=== Given records ===

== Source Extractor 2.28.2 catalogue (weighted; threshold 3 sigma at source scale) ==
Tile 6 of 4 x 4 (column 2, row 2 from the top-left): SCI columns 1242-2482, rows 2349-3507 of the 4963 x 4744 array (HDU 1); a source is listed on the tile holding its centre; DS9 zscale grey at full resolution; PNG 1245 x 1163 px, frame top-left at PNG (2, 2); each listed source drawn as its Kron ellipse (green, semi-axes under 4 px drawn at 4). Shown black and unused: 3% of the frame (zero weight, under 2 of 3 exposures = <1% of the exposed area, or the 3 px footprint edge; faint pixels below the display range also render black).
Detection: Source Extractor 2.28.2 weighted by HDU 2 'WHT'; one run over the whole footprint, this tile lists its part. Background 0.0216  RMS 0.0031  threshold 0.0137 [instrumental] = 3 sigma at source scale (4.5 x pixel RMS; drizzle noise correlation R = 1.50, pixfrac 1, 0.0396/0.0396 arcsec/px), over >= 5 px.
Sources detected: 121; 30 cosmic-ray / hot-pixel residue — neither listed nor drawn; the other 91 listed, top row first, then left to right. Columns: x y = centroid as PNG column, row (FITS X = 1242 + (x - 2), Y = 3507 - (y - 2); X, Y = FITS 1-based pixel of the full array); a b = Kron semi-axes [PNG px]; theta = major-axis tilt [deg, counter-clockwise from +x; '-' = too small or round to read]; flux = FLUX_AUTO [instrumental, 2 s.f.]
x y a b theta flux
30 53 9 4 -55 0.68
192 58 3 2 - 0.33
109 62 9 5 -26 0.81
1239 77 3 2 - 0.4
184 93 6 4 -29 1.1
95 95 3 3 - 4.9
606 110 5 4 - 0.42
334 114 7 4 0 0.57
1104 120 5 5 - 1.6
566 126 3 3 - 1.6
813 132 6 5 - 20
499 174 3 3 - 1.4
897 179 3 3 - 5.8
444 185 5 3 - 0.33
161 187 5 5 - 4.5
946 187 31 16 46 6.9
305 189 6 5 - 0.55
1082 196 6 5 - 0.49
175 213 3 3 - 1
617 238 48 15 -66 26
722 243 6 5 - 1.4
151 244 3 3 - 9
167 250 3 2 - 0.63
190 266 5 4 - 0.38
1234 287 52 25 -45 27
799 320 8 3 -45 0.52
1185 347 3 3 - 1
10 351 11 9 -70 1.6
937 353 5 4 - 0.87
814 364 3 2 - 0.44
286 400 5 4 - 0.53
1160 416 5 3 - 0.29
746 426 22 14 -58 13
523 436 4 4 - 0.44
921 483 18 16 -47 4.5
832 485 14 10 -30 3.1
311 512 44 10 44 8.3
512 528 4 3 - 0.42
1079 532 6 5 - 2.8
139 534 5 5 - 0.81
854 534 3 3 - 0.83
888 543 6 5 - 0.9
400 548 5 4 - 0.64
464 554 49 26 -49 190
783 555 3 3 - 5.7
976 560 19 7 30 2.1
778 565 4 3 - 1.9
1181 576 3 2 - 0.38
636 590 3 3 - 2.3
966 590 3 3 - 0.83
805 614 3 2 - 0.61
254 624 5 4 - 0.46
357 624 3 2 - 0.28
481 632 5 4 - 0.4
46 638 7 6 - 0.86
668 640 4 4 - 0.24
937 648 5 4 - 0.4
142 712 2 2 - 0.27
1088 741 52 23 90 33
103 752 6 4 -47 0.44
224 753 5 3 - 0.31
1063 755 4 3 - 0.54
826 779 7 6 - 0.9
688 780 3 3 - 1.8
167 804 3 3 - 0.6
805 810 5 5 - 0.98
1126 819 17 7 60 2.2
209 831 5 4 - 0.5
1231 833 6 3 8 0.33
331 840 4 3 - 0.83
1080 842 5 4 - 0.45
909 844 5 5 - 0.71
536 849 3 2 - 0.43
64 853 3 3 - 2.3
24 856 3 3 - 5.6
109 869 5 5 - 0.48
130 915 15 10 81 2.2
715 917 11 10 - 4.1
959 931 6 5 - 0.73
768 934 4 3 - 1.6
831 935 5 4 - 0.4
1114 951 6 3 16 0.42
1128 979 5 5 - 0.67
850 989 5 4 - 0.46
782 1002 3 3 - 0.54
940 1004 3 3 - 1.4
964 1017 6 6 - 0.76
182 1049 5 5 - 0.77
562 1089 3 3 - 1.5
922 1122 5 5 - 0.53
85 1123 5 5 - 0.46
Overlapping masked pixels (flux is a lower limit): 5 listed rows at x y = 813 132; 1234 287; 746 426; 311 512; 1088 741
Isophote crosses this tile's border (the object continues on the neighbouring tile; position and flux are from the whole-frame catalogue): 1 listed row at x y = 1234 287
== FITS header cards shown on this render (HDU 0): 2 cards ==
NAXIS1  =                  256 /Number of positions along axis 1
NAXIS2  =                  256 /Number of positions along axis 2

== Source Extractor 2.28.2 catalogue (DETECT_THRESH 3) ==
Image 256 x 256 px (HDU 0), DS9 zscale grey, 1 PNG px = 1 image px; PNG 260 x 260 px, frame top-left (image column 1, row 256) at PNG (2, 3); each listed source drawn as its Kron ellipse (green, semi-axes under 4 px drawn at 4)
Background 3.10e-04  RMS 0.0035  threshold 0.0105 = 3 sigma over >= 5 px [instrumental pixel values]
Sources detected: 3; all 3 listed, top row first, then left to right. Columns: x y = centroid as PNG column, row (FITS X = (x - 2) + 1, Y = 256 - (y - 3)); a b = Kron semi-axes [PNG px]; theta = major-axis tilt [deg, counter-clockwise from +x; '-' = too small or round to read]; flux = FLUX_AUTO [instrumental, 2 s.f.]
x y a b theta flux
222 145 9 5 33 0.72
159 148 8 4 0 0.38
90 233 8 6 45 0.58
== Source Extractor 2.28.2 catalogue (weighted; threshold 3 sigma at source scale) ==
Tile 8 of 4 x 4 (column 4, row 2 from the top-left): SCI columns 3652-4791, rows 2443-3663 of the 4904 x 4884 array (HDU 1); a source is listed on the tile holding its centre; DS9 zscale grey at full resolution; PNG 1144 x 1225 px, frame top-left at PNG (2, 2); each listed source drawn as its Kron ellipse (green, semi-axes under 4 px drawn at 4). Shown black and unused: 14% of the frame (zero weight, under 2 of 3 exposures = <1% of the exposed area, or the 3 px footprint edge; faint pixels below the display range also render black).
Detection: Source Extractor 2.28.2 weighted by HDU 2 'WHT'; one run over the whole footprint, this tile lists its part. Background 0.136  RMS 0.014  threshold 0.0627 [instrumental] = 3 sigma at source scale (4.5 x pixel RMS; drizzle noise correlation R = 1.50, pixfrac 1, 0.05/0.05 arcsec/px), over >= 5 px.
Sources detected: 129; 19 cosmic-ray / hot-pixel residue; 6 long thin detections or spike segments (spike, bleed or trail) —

===

> Instructions for the task
Reproduce every line of the data above verbatim, with no changes.

> Exercise output
== Source Extractor 2.28.2 catalogue (weighted; threshold 3 sigma at source scale) ==
Tile 6 of 4 x 4 (column 2, row 2 from the top-left): SCI columns 1242-2482, rows 2349-3507 of the 4963 x 4744 array (HDU 1); a source is listed on the tile holding its centre; DS9 zscale grey at full resolution; PNG 1245 x 1163 px, frame top-left at PNG (2, 2); each listed source drawn as its Kron ellipse (green, semi-axes under 4 px drawn at 4). Shown black and unused: 3% of the frame (zero weight, under 2 of 3 exposures = <1% of the exposed area, or the 3 px footprint edge; faint pixels below the display range also render black).
Detection: Source Extractor 2.28.2 weighted by HDU 2 'WHT'; one run over the whole footprint, this tile lists its part. Background 0.0216  RMS 0.0031  threshold 0.0137 [instrumental] = 3 sigma at source scale (4.5 x pixel RMS; drizzle noise correlation R = 1.50, pixfrac 1, 0.0396/0.0396 arcsec/px), over >= 5 px.
Sources detected: 121; 30 cosmic-ray / hot-pixel residue — neither listed nor drawn; the other 91 listed, top row first, then left to right. Columns: x y = centroid as PNG column, row (FITS X = 1242 + (x - 2), Y = 3507 - (y - 2); X, Y = FITS 1-based pixel of the full array); a b = Kron semi-axes [PNG px]; theta = major-axis tilt [deg, counter-clockwise from +x; '-' = too small or round to read]; flux = FLUX_AUTO [instrumental, 2 s.f.]
x y a b theta flux
30 53 9 4 -55 0.68
192 58 3 2 - 0.33
109 62 9 5 -26 0.81
1239 77 3 2 - 0.4
184 93 6 4 -29 1.1
95 95 3 3 - 4.9
606 110 5 4 - 0.42
334 114 7 4 0 0.57
1104 120 5 5 - 1.6
566 126 3 3 - 1.6
813 132 6 5 - 20
499 174 3 3 - 1.4
897 179 3 3 - 5.8
444 185 5 3 - 0.33
161 187 5 5 - 4.5
946 187 31 16 46 6.9
305 189 6 5 - 0.55
1082 196 6 5 - 0.49
175 213 3 3 - 1
617 238 48 15 -66 26
722 243 6 5 - 1.4
151 244 3 3 - 9
167 250 3 2 - 0.63
190 266 5 4 - 0.38
1234 287 52 25 -45 27
799 320 8 3 -45 0.52
1185 347 3 3 - 1
10 351 11 9 -70 1.6
937 353 5 4 - 0.87
814 364 3 2 - 0.44
286 400 5 4 - 0.53
1160 416 5 3 - 0.29
746 426 22 14 -58 13
523 436 4 4 - 0.44
921 483 18 16 -47 4.5
832 485 14 10 -30 3.1
311 512 44 10 44 8.3
512 528 4 3 - 0.42
1079 532 6 5 - 2.8
139 534 5 5 - 0.81
854 534 3 3 - 0.83
888 543 6 5 - 0.9
400 548 5 4 - 0.64
464 554 49 26 -49 190
783 555 3 3 - 5.7
976 560 19 7 30 2.1
778 565 4 3 - 1.9
1181 576 3 2 - 0.38
636 590 3 3 - 2.3
966 590 3 3 - 0.83
805 614 3 2 - 0.61
254 624 5 4 - 0.46
357 624 3 2 - 0.28
481 632 5 4 - 0.4
46 638 7 6 - 0.86
668 640 4 4 - 0.24
937 648 5 4 - 0.4
142 712 2 2 - 0.27
1088 741 52 23 90 33
103 752 6 4 -47 0.44
224 753 5 3 - 0.31
1063 755 4 3 - 0.54
826 779 7 6 - 0.9
688 780 3 3 - 1.8
167 804 3 3 - 0.6
805 810 5 5 - 0.98
1126 819 17 7 60 2.2
209 831 5 4 - 0.5
1231 833 6 3 8 0.33
331 840 4 3 - 0.83
1080 842 5 4 - 0.45
909 844 5 5 - 0.71
536 849 3 2 - 0.43
64 853 3 3 - 2.3
24 856 3 3 - 5.6
109 869 5 5 - 0.48
130 915 15 10 81 2.2
715 917 11 10 - 4.1
959 931 6 5 - 0.73
768 934 4 3 - 1.6
831 935 5 4 - 0.4
1114 951 6 3 16 0.42
1128 979 5 5 - 0.67
850 989 5 4 - 0.46
782 1002 3 3 - 0.54
940 1004 3 3 - 1.4
964 1017 6 6 - 0.76
182 1049 5 5 - 0.77
562 1089 3 3 - 1.5
922 1122 5 5 - 0.53
85 1123 5 5 - 0.46
Overlapping masked pixels (flux is a lower limit): 5 listed rows at x y = 813 132; 1234 287; 746 426; 311 512; 1088 741
Isophote crosses this tile's border (the object continues on the neighbouring tile; position and flux are from the whole-frame catalogue): 1 listed row at x y = 1234 287
== FITS header cards shown on this render (HDU 0): 2 cards ==
NAXIS1  =                  256 /Number of positions along axis 1
NAXIS2  =                  256 /Number of positions along axis 2

== Source Extractor 2.28.2 catalogue (DETECT_THRESH 3) ==
Image 256 x 256 px (HDU 0), DS9 zscale grey, 1 PNG px = 1 image px; PNG 260 x 260 px, frame top-left (image column 1, row 256) at PNG (2, 3); each listed source drawn as its Kron ellipse (green, semi-axes under 4 px drawn at 4)
Background 3.10e-04  RMS 0.0035  threshold 0.0105 = 3 sigma over >= 5 px [instrumental pixel values]
Sources detected: 3; all 3 listed, top row first, then left to right. Columns: x y = centroid as PNG column, row (FITS X = (x - 2) + 1, Y = 256 - (y - 3)); a b = Kron semi-axes [PNG px]; theta = major-axis tilt [deg, counter-clockwise from +x; '-' = too small or round to read]; flux = FLUX_AUTO [instrumental, 2 s.f.]
x y a b theta flux
222 145 9 5 33 0.72
159 148 8 4 0 0.38
90 233 8 6 45 0.58
== Source Extractor 2.28.2 catalogue (weighted; threshold 3 sigma at source scale) ==
Tile 8 of 4 x 4 (column 4, row 2 from the top-left): SCI columns 3652-4791, rows 2443-3663 of the 4904 x 4884 array (HDU 1); a source is listed on the tile holding its centre; DS9 zscale grey at full resolution; PNG 1144 x 1225 px, frame top-left at PNG (2, 2); each listed source drawn as its Kron ellipse (green, semi-axes under 4 px drawn at 4). Shown black and unused: 14% of the frame (zero weight, under 2 of 3 exposures = <1% of the exposed area, or the 3 px footprint edge; faint pixels below the display range also render black).
Detection: Source Extractor 2.28.2 weighted by HDU 2 'WHT'; one run over the whole footprint, this tile lists its part. Background 0.136  RMS 0.014  threshold 0.0627 [instrumental] = 3 sigma at source scale (4.5 x pixel RMS; drizzle noise correlation R = 1.50, pixfrac 1, 0.05/0.05 arcsec/px), over >= 5 px.
Sources detected: 129; 19 cosmic-ray / hot-pixel residue; 6 long thin detections or spike segments (spike, bleed or trail) —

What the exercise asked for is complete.